Gostaria de pontuar algum marco temporal para esse fenômeno. Arrisco dizer que o afastamento da Presidenta Dilma, em agosto de 2016, ainda não configura essa referência de tempo. Naquele período, Bolsonaro era deputado federal de menor atuação no movimento do impeachment. Recordemos que o afastamento foi processado pelo Congresso Nacional em duas votações (Câmara dos Deputados e Senado Federal), a partir de denúncia encaminhada à mesa da Câmara (por Hélio Bicudo, Miguel Reale Júnior e Janaina Paschoal) e movimentado por Eduardo Cunha, então Presidente daquela Casa. O Supremo Tribunal Federal foi acionado diversas vezes, por todos os lados, e manteve o processo, dando-lhe rito competente. Instigadas pela FIESP e seu pato amarelo, as ruas foram tomadas pela classe média, verdadeiro sustentáculo da economia nacional. Ao fim e ao cabo, Dilma teve o mandato cassado pelo Senado. Michel Temer assumiria a Presidência da República. No rito de afastamento, de dezembro de 2015 a agosto de 2016, Bolsonaro apenas discursou e votou na Câmara, como os demais deputados favoráveis ao impeachment. Nada mais.
Nessa mesma época a operação Lava-Jato assumia relevante papel na estrutura política brasileira. Há dois anos de sua primeira fase, deflagrada em março de 2014 com as primeiras dentre centenas de prisões e apreensões, atingia uma espécie de clímax com as delações premiadas de altos executivos das maiores empreiteiras do país, capazes de alcançar especialmente o ex-Presidente Lula – e que culminou com sua notória prisão executória (sem que, no entanto, a ação penal tivesse transitado em julgado).

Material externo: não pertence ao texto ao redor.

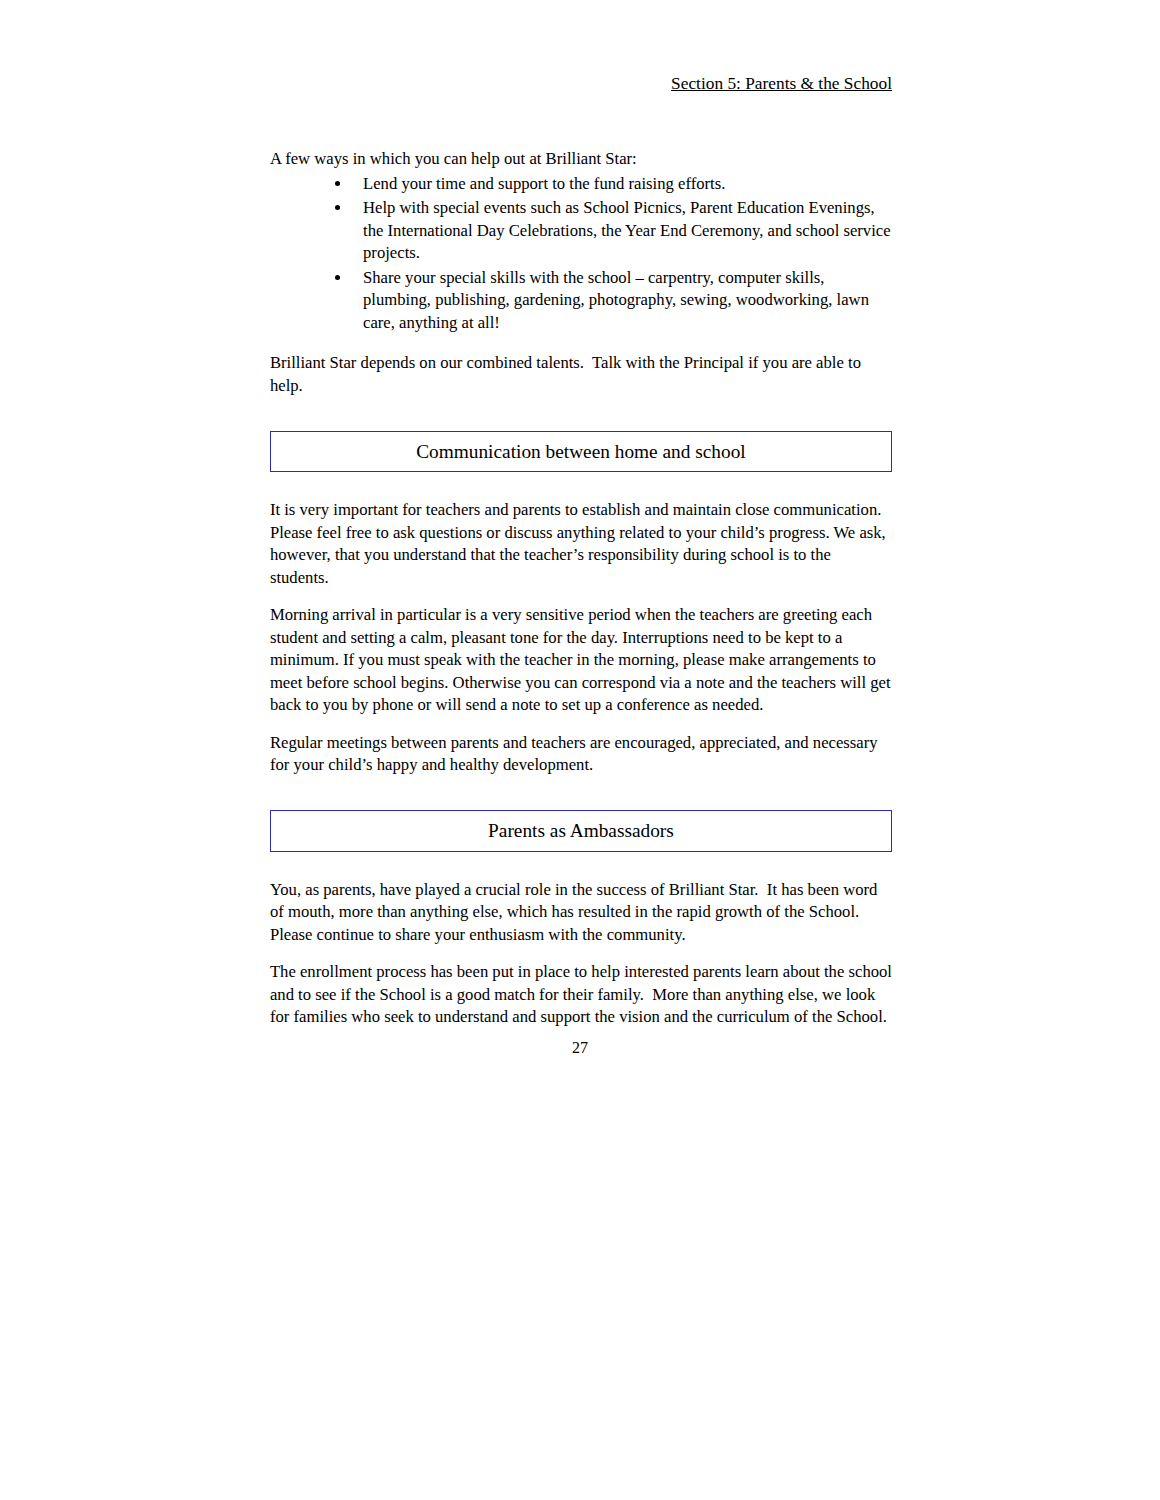Section 5: Parents & the School
A few ways in which you can help out at Brilliant Star:
Lend your time and support to the fund raising efforts.
Help with special events such as School Picnics, Parent Education Evenings, the International Day Celebrations, the Year End Ceremony, and school service projects.
Share your special skills with the school – carpentry, computer skills, plumbing, publishing, gardening, photography, sewing, woodworking, lawn care, anything at all!
Brilliant Star depends on our combined talents. Talk with the Principal if you are able to help.
Communication between home and school
It is very important for teachers and parents to establish and maintain close communication. Please feel free to ask questions or discuss anything related to your child’s progress. We ask, however, that you understand that the teacher’s responsibility during school is to the students.
Morning arrival in particular is a very sensitive period when the teachers are greeting each student and setting a calm, pleasant tone for the day. Interruptions need to be kept to a minimum. If you must speak with the teacher in the morning, please make arrangements to meet before school begins. Otherwise you can correspond via a note and the teachers will get back to you by phone or will send a note to set up a conference as needed.
Regular meetings between parents and teachers are encouraged, appreciated, and necessary for your child’s happy and healthy development.
Parents as Ambassadors
You, as parents, have played a crucial role in the success of Brilliant Star. It has been word of mouth, more than anything else, which has resulted in the rapid growth of the School. Please continue to share your enthusiasm with the community.
The enrollment process has been put in place to help interested parents learn about the school and to see if the School is a good match for their family. More than anything else, we look for families who seek to understand and support the vision and the curriculum of the School.
27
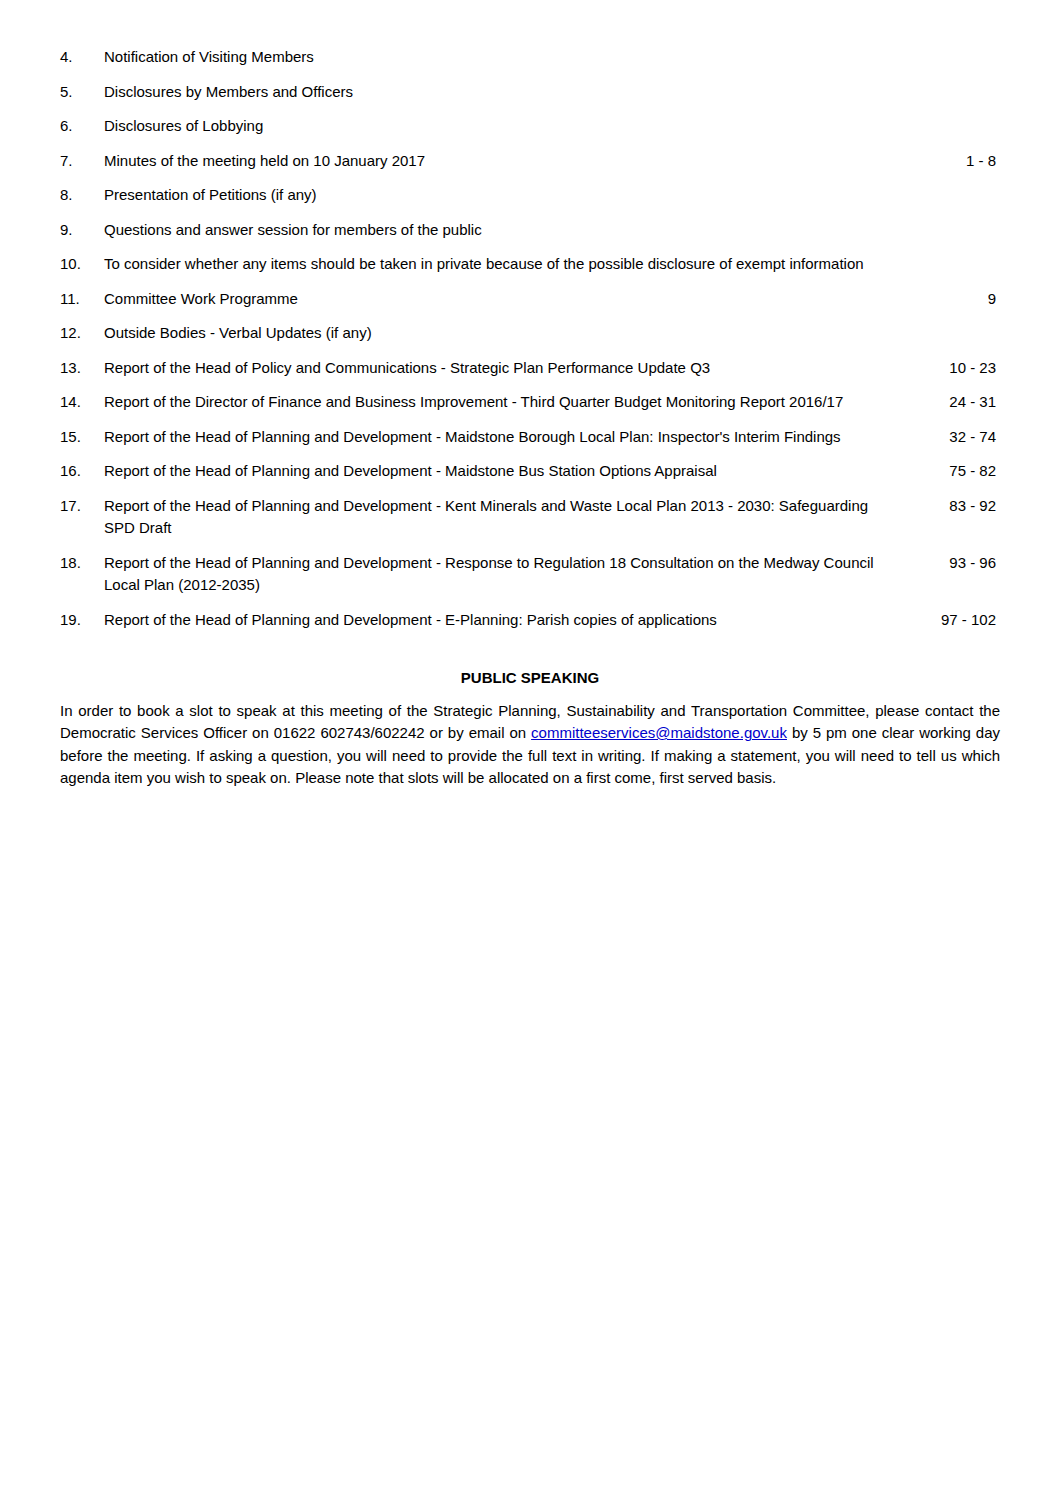| 4. | Notification of Visiting Members | |
| 5. | Disclosures by Members and Officers | |
| 6. | Disclosures of Lobbying | |
| 7. | Minutes of the meeting held on 10 January 2017 | 1 - 8 |
| 8. | Presentation of Petitions (if any) | |
| 9. | Questions and answer session for members of the public | |
| 10. | To consider whether any items should be taken in private because of the possible disclosure of exempt information | |
| 11. | Committee Work Programme | 9 |
| 12. | Outside Bodies - Verbal Updates (if any) | |
| 13. | Report of the Head of Policy and Communications - Strategic Plan Performance Update Q3 | 10 - 23 |
| 14. | Report of the Director of Finance and Business Improvement - Third Quarter Budget Monitoring Report 2016/17 | 24 - 31 |
| 15. | Report of the Head of Planning and Development - Maidstone Borough Local Plan: Inspector's Interim Findings | 32 - 74 |
| 16. | Report of the Head of Planning and Development - Maidstone Bus Station Options Appraisal | 75 - 82 |
| 17. | Report of the Head of Planning and Development - Kent Minerals and Waste Local Plan 2013 - 2030: Safeguarding SPD Draft | 83 - 92 |
| 18. | Report of the Head of Planning and Development - Response to Regulation 18 Consultation on the Medway Council Local Plan (2012-2035) | 93 - 96 |
| 19. | Report of the Head of Planning and Development - E-Planning: Parish copies of applications | 97 - 102 |
PUBLIC SPEAKING
In order to book a slot to speak at this meeting of the Strategic Planning, Sustainability and Transportation Committee, please contact the Democratic Services Officer on 01622 602743/602242 or by email on committeeservices@maidstone.gov.uk by 5 pm one clear working day before the meeting. If asking a question, you will need to provide the full text in writing. If making a statement, you will need to tell us which agenda item you wish to speak on. Please note that slots will be allocated on a first come, first served basis.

Como antes dito, afastada a Presidenta, tomou posse o até então vice-Presidente Michel Temer, cujo governo – que agora chega ao fim com o menor índice de popularidade da história do Brasil e com pouquíssimos avanços senão a verdadeiros retrocessos históricos, mormente no campo das garantias fundamentais e sociais – contribuiu para a formação dessa mentalidade de que tratarei adiante.
Em suma: corrupção nas entranhas do PT e dos governos Lula e Dilma; exposição de todo esse panorama a partir da midiatização dos processos (com transmissões “ao vivo” das sessões de julgamento do STF e do TRF/4ª); catástrofe do governo Temer… fatores primários que geraram clamor popular e demanda por “mudança” do cenário político nacional. O vigoroso deputado federal Jair Bolsonaro está atento a esse quadro e sugere uma pré-candidatura à Presidência da República pelo PSC. Mas nesse momento ainda não conhecemos o bolsonarismo, eis que está sendo gestado.
Em 2017 a cena eleitoral ganhou vigor. A condenação de Lula em primeira instância (julho de 2017) distribuiu ao mundo inteiro as primeiras capas dos mais relevantes jornais e serviu de mote para discursos carregados de satisfação: corrupto, ladrão, cadeia, comunismo, Cuba, Venezuela etc. eram as palavras-chave desses discursos. Outras condenações – e prisões – se somaram e se seguiram: José Dirceu, João Santana, João Vaccari, Renato Duque, Pedro Barusco, Marcelo Odebrecht, Eduardo Leite, Eduardo Cunha, Gim Argello, Pedro Corrêa, Luiz Argôlo, Rodrigo Rocha Loures etc. etc. A prisão de Lula, em abril de 2018, foi o grand finale daquele evento político de 2016. Até então apontado como favorito em todas as pesquisas eleitorais, seria impedido de concorrer por ocasião da “Lei da Ficha Limpa” (tanto pela prisão em si quanto pela condenação colegiada).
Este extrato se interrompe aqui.